Vol.53 全日本教育工学協議会全国大会の参加報告
全国教育工学協議会に参加して感じたこと
先月、第50回全国教育工学研究協議会に発表者として参加してきました。10年前の自分がこんな会で発表するなんて、考えもしなかったでしょう。
少しずつ成長してきたんだなと実感しました(笑)。
この2日間は非常に充実しており、1日目は授業参観と公開授業、学校での研究紹介や基調講演、2日目は研究発表とパネルディスカッションが行われ、どのプログラムも刺激的でした。
まず感じたのは、日本の教育のレベルの高さです。
全国から多くの情熱を持った先生方が集まり、発表や意見交換をされている姿を見て、私も大いに刺激を受けました。
今回は1日目の授業参観で感じたことをまとめてみました
授業参観で見た赤坂中学校の取り組み
授業参観では、赤坂中学校で行われていた小4から中3までの授業を見学しました。
どのクラスも情報活用能力が非常に高く、ICT機器だけでなく、教科書や資料集、ネット上の情報も駆使して課題解決に向けて取り組んでいました。
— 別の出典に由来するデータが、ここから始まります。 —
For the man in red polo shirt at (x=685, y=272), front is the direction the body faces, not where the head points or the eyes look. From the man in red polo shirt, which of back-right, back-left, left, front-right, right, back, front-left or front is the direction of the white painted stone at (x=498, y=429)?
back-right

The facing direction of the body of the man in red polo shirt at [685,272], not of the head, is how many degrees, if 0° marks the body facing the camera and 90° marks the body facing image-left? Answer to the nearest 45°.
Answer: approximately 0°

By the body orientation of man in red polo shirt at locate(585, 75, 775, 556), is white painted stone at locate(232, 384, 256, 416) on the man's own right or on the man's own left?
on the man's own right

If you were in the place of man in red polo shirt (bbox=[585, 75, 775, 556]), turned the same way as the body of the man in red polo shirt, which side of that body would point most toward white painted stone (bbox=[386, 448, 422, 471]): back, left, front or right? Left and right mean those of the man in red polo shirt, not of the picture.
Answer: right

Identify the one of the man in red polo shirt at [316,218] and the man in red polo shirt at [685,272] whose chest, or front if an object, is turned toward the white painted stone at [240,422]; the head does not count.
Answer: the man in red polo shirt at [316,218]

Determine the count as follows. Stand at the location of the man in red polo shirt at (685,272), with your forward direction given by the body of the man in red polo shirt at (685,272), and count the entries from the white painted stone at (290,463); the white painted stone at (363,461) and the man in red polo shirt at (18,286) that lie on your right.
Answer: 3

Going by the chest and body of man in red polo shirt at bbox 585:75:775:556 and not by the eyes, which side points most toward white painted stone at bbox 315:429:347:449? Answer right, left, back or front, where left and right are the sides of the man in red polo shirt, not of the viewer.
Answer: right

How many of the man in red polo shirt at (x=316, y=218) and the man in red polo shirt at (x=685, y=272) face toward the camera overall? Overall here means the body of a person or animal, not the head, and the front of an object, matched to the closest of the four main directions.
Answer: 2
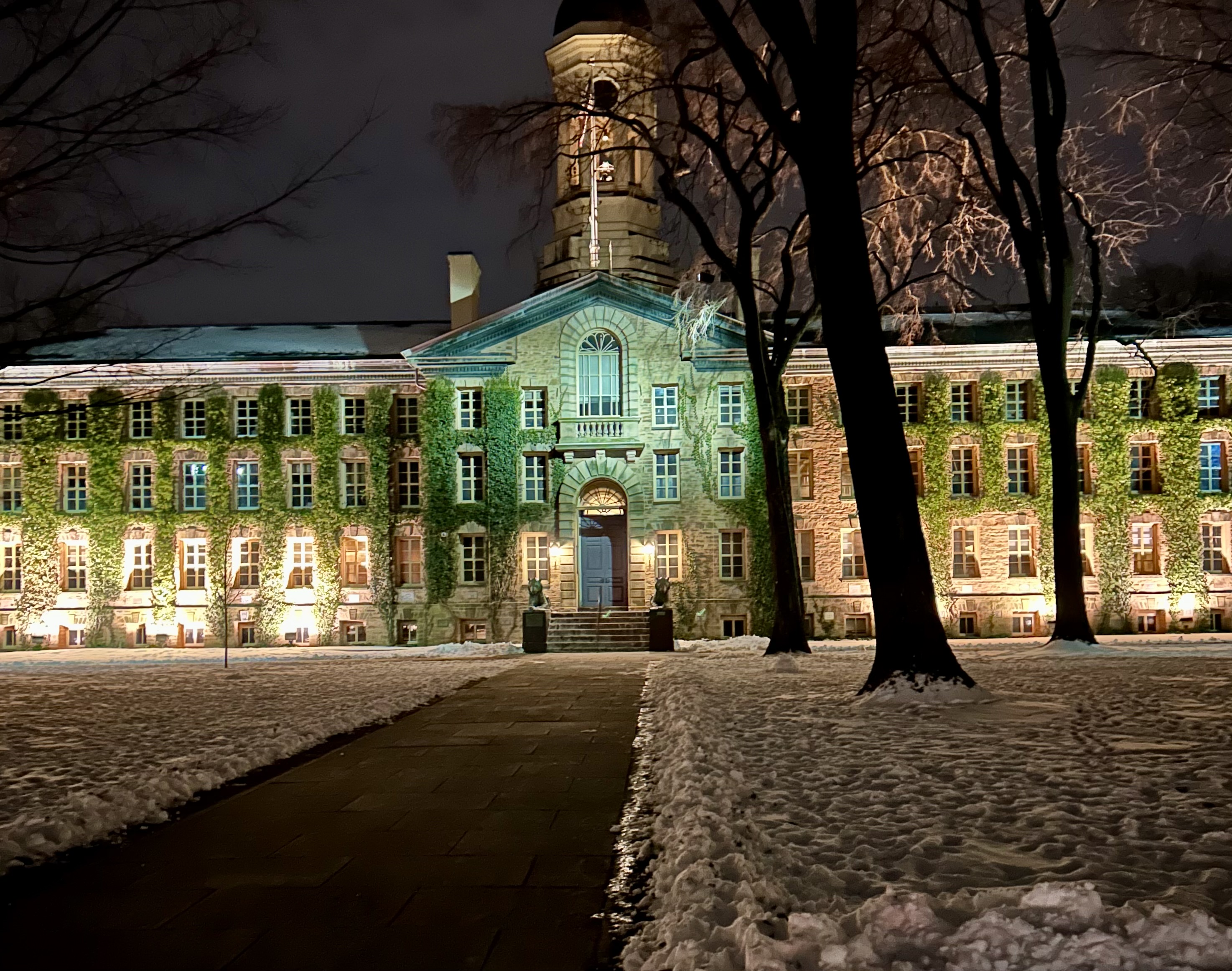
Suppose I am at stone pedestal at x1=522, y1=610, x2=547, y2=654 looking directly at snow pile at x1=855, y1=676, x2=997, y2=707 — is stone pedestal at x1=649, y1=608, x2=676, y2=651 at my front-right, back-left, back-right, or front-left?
front-left

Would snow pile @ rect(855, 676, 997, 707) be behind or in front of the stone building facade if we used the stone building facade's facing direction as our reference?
in front

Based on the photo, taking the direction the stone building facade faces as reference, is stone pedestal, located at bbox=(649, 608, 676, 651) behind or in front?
in front

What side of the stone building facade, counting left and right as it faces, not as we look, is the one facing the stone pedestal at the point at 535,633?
front

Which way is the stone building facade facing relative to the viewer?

友人と机を組み合わせて議論したり、一人で集中して作業したりと、生徒たちは目的意識を持って学びに向き合っている姿が印象的でした。
自分で学ぶことを決定し、進め方を自己選択し、計画的に取り組む姿勢が定着している。
こうした姿はまさに「自己調整学習」を行なっている子との現れてではないかと感じました。
ICTの活用と自己調整学習の定着
観察学習の段階にある生徒のために、ICTがうまく活用されている場面も多く見られました。
例えば、GoogleスプレッドシートやFigmaの操作が全員一定のレベルで行えるよう指導されており、行き詰まった時や他の生徒と協議する際にも役立っていました。
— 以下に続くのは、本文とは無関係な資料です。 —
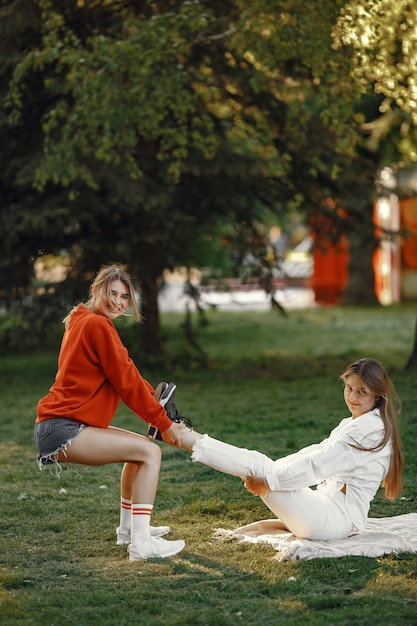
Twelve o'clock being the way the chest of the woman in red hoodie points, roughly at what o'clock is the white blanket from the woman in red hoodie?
The white blanket is roughly at 12 o'clock from the woman in red hoodie.

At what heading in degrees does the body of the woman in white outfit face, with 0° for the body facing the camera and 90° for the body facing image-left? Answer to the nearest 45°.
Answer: approximately 90°

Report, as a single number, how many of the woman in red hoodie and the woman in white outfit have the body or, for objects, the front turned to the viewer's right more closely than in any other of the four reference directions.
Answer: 1

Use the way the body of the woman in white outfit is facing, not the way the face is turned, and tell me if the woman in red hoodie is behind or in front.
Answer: in front

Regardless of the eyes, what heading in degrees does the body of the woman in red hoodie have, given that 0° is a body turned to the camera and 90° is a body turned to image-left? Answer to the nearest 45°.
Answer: approximately 270°

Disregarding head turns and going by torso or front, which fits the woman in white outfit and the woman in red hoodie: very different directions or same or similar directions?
very different directions

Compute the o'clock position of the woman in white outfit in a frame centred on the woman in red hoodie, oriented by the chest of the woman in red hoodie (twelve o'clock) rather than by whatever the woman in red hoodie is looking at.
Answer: The woman in white outfit is roughly at 12 o'clock from the woman in red hoodie.
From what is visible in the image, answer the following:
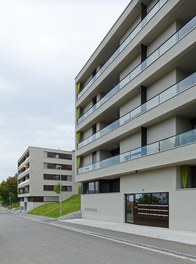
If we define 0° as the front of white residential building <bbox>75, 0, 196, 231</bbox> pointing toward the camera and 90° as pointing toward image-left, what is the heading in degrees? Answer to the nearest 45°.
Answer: approximately 45°
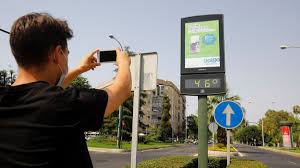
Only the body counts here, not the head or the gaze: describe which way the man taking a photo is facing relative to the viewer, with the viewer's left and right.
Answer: facing away from the viewer and to the right of the viewer

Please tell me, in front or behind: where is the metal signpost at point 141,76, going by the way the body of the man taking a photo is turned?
in front

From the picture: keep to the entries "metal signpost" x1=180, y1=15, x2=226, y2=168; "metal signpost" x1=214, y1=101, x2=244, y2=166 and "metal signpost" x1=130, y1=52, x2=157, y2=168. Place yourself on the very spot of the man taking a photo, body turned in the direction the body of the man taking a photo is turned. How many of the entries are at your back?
0

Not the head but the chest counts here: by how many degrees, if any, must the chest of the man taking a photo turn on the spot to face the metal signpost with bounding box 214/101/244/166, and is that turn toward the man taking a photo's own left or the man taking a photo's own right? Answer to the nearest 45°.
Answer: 0° — they already face it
最初は人の操作を真似る子もいるのではと心配していましたが、参観した限りではそういった生徒は見られず、各自が自分なりのやり方で学びを深めている印象でした。
心に残った「技術」の授業
特に心に残ったのは、技術の授業で行われたエネルギー分野のディベートです。
各班でエネルギーの種類について調べ、メリット・デメリットをまとめた後、それらをもとにディベートを行うというものでした。
生徒たちは図書館のPCやタブレットを使って資料を作成し、複数の情報源を組み合わせて説得力を高めていました。
情報のファクトチェックも自然と必要になる授業設計で、生徒たちは情報の信頼性について考える良い機会を得ていたようです。
この授業が特に印象的だったのは、各教科の学びがつながっていると実感できる点でした。
ディベートには国語的な要素が必要で、情報整理には数学的なスキルが活かされ、また地理的・歴史的な視点も求められました。
教科横断型の学びの実践として優れており、生徒にとっても教科の枠を超えた知識の活用を経験できる貴重な機会だったと思います。
ICTとともに進化する教育
今回の授業参観を通して、教師が全てをコントロールするのではなく、生徒たちが自ら学びを進められるようにICTがサポートしている姿がとても印象的でした。
従来は、今日の学習内容や進行状況を瞬時に把握するのは難しかったですが、ICTの活用によってこれが可能になり、生徒一人ひとりへの支援がしやすくなりました。
グループ活動も、ICTの支援により質が高まり、学びの主役がしっかりと生徒に移っているのを実感しました。
私たち教師の役割は、この学びをICTで支援し、生徒が自ら考え行動できる環境を整えることなのだと、改めて気づかされました。